From my personal experience I can attest that these have some real treasures there.
Stuff like this hasn't survived in the wild, but still lives on in libraries.
That's why I visit the libraries in my city/town from time to time.
Maybe the same holds true for early books about the internet.
If you're lucky, you can find early issues with a companion disk/CD. 😀
As a librarian, you're gonna want to use your information about your state and general region to figure out which of (state, local) libraries will be the less well funded or less well run, because less funding or less competent running means older books since either the flow of new books will be weaker or the outflow of old books for age/irrelevancy/damage will be weaker. Though if you can find a particular book you're looking for, your local library/system might be able to find it through an inter-library loan if it's not in your system. Also if a library has book sales it'll be older books since they'll be books that were weeded from the library's collection for age or damage, or got donated and didn't want, like old tech books. I ended up with some HTML4 books, C books, and DOS stuff this way, but those were likely going to be recycled or at least sent to the local Goodwill and not put in the book sale if I hadn't taken them. The system I work in is relatively strict about which technology books to have on the shelves since they go out of date quickly, unlike say history books, biographies, or other nonfiction. Tech biographies or tech history they're not so strict about of course.
I'd love to host the pages, give me a month or two to figure out what I'm doing with the drives and get the ISP switched. I'll be overhauling my home network in that time as well. I'll need some suggestions about what software is appropriate for webhosting on a dual socket 1GHz system.

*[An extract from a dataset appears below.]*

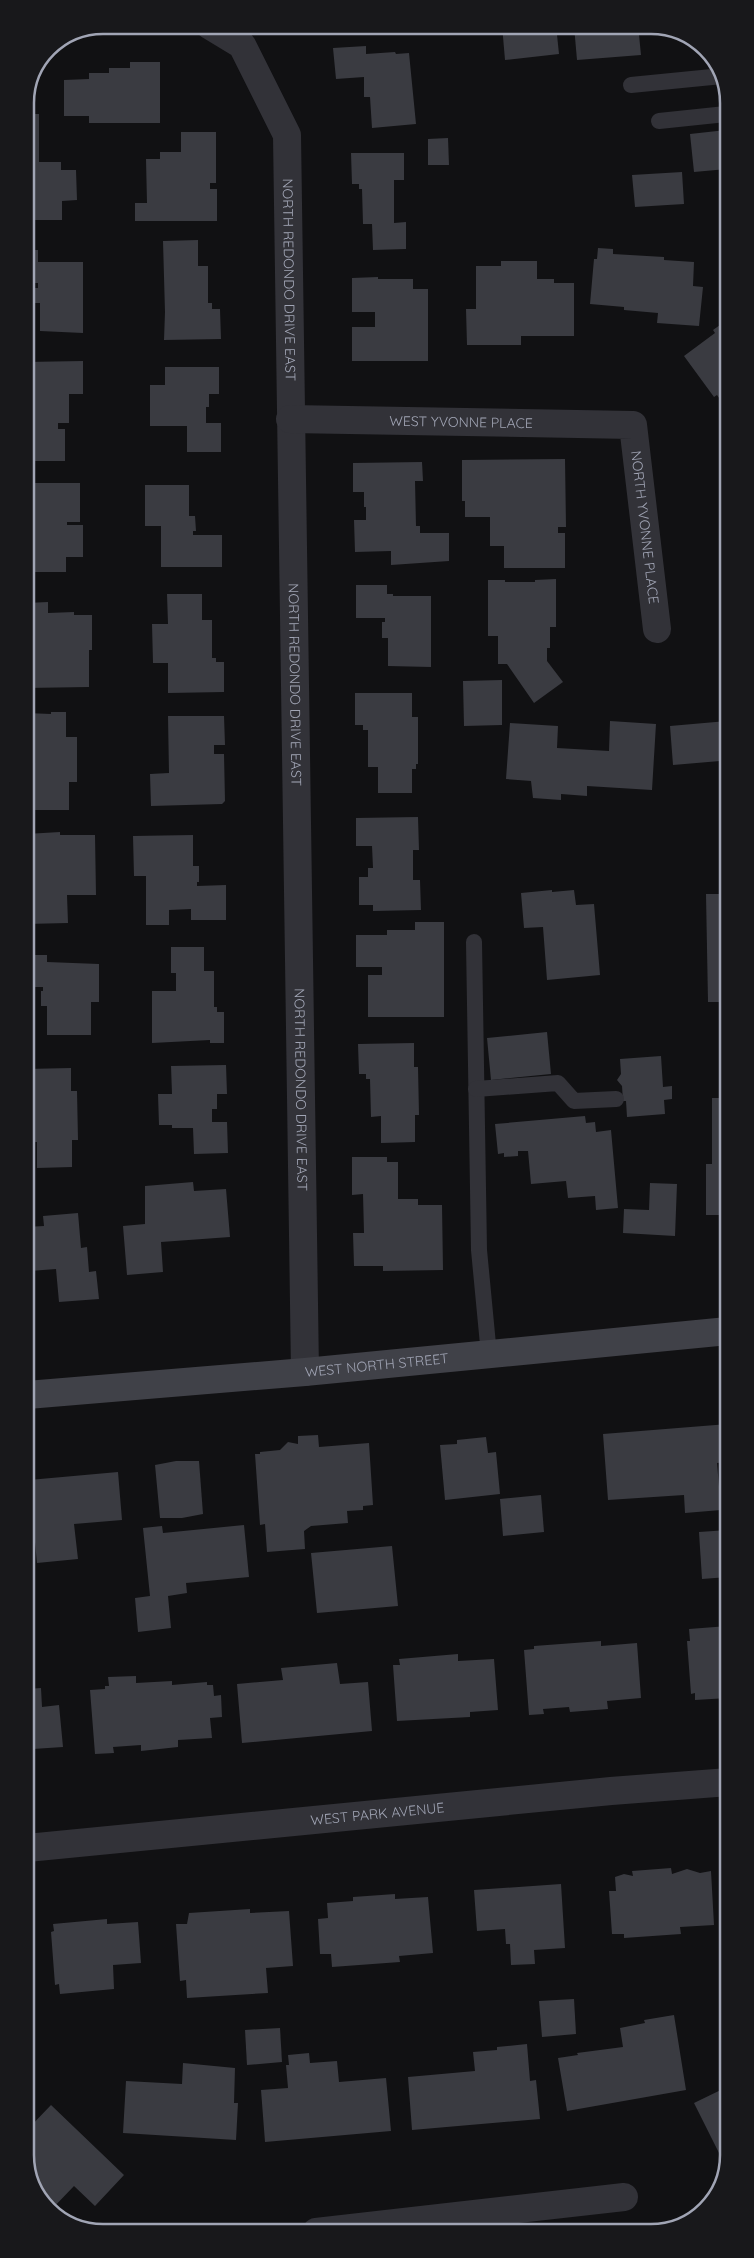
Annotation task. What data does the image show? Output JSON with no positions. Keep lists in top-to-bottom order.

I could run a modern OS (Debian probably) and software but if there's anything I could do to run a retro OS and appropriate webserver I would 100% prefer to do that. HTTPS I don't see as a requirement if the pages are static in the first place and contain unsensitive data. Whatever software is running will need to be able to gracefully degrade to HTTP 1.0 and not have HTTPS set as absolutely mandatory, if it supports HTTPS. I don't have a lot of experience in this department but it's not like it has to be a 100% professional project.
Domain I'll probably just get from Google Domains if there's not a cheaper option.
The server hardware should look something like the following, my memory is foggy:
HP Netserver LP1000R 1U server
2x PIII-1000EB (I think it was? 1GHz in general)
1GB (maybe? fuzzy) ECC SDRAM-(133MHz?)
Ultra-3 SCSI drive controller with 2 drives in RAID 1, hot swappable. I think my drives were 300GB each and 10K RPM but we'll see if I can end up using those.
Intel PCI-x Gigabit ethernet NIC
The CPUs and NIC are already in, I don't remember what RAM is inside, and I just need to troubleshoot the hard drives, switch ISPs, fix my home network, register a domain, and configure the software.